─── EXTRAIT DU DOCUMENT

Une autre réponse aux critiques de l’État social, du Big Government, est de montrer que l’État mis en place à partir de la révolution des années 1980 est en réalité plus interventionniste, plus présent, plus coûteux. La fusion des pouvoirs de l’État et du marché constitue en effet la plus grande menace pour nos libertés. C’est ce qu’il montre en retraçant l’histoire des privatisations successives qui concernent progressivement des tâches toujours plus proches du cœur de la souveraineté étatique.

 

L’histoire de la privatisation que dresse l’auteur est assez connue dans son volet d’histoire des idées : les influences respectives de Milton Friedman, de James Buchanan, de Gordon Tullock ou de Friedrich Hayek sont très bien décrites. De même, il est très intéressant de constater la stratégie des lobbys d’affaires pour conquérir les universités afin d’organiser la riposte intellectuelle contre l’économie politique issue du New Deal — il faut tout de même avoir à l’esprit que Friedrich Hayek n’a pu rentrer à l’Université de Chicago en 1950 qu’en raison de la promesse formulée par une fondation conservatrice de couvrir son salaire pendant dix ans (qui fait d’ailleurs penser à la méthode que déploie Marion Maréchal Le Pen actuellement). Il développe aussi un aspect moins connu de cette histoire : c’est d’abord à l’échelon local que le mouvement de privatisation a commencé, car les collectivités locales ont été profondément affectées par la crise économique des années 70, d’une part, et par le fameux exode des classes moyennes vers les banlieues, d’autre part, qui priva les grandes villes de ressources fiscales, tout en laissant les centres-villes dans la pauvreté. Les villes ont donc servi de laboratoire de la privatisation, et c’est à partir de cette expérience que les premiers articles ont plaidé pour la privatisation des fonctions de l’État fédéral [2]. La seconde conquête importante fut de convertir les démocrates au credo de la privatisation : c’est la présidence de William Clinton qui permit d’opérer ce tournant. Cette présidence fut en effet marquée par l’ouverture à la concurrence et la déréglementation des télécommunications et de l’industrie financière, la privatisation de maints services (dont certains étaient même rattachés à l’armée) ainsi que par la diminution drastique du nombre de fonctionnaires dans l’administration fédérale. C’est d’ailleurs lui qui est à l’origine de la privatisation de ce qui deviendra le United States Investigation Services, la compagnie privée dans laquelle Edward Snowden travailla. C’est aussi à cette époque que naissent les premières villes privées.

──────

● CONSIGNE ÉCRITE 1:
D'après l'extrait sur l'histoire de la privatisation, qu'est-ce qui a permis à Friedrich Hayek d'entrer à l'Université de Chicago en 1950 ?
● CONSIGNE ÉCRITE 2:
Rédigez la suite du texte sur l'histoire de la privatisation, en partant de sa dernière phrase.

─── DONNÉES FOURNIES

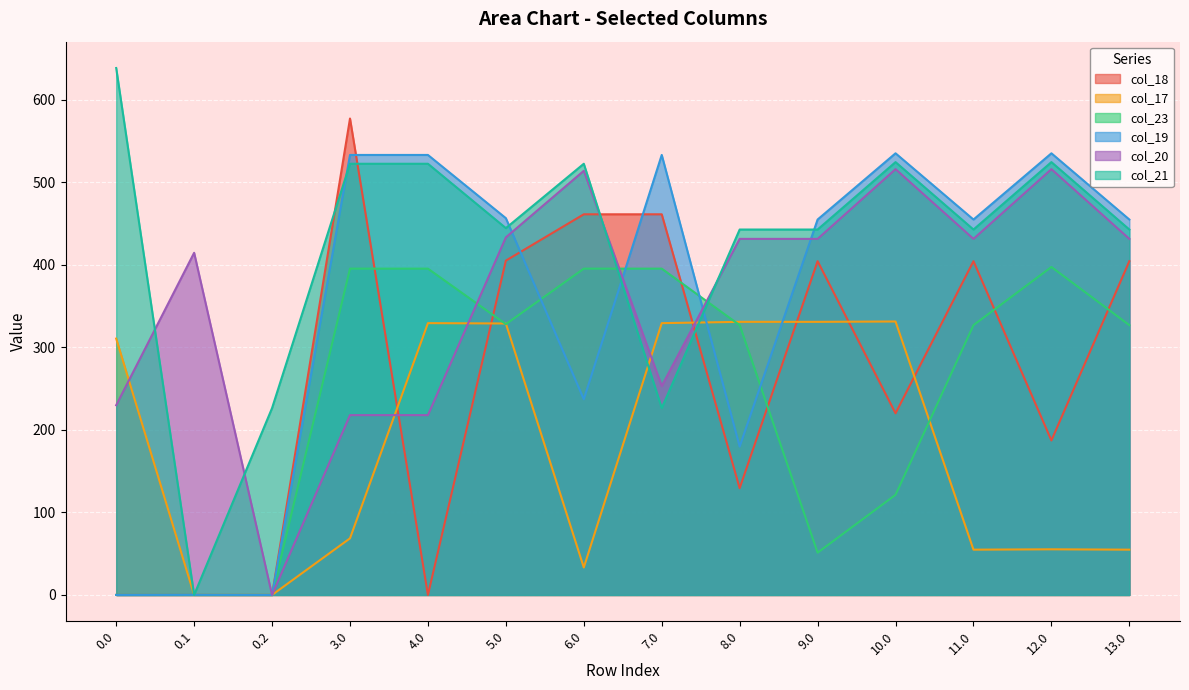

Between 3.0 and 10.0, which series saw the biggest shift?

col_18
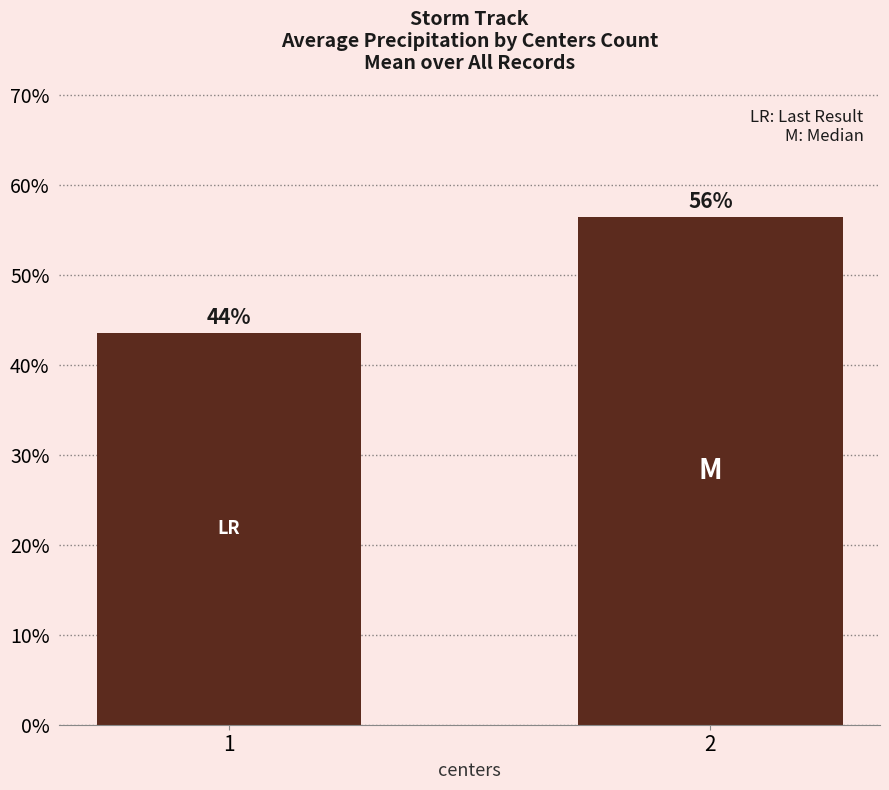

Where is the data nearest to the value 0?

1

──────

● RÉSULTAT ATTENDU 1:
La promesse d'une fondation conservatrice de couvrir son salaire pendant dix ans.

● RÉSULTAT ATTENDU 2:
 

Avec le nouveau millénaire, ce mouvement n’a fait que prendre de l’ampleur pour gagner des secteurs toujours plus proches des missions qui forment le cœur de l’État : le pouvoir réglementaire de l’Administration est ainsi confié de plus en plus à des entreprises chargées de fixer des standards privés, les fonctions de police et de surveillance des activités privées sont exercées conjointement avec des instances privées, la fonction publique est gérée sur la base de contrats privés et de méthodes de management inspirées de l’entreprise, les missions de service public sont mises en œuvre par un recours croissant à la philanthropie. Dans la même veine, l’auteur mentionne la création par l’Administration de sociétés de capital-risque, de start-up — Google Earth fut ainsi développé par une société créée par la CIA, Q-Tel.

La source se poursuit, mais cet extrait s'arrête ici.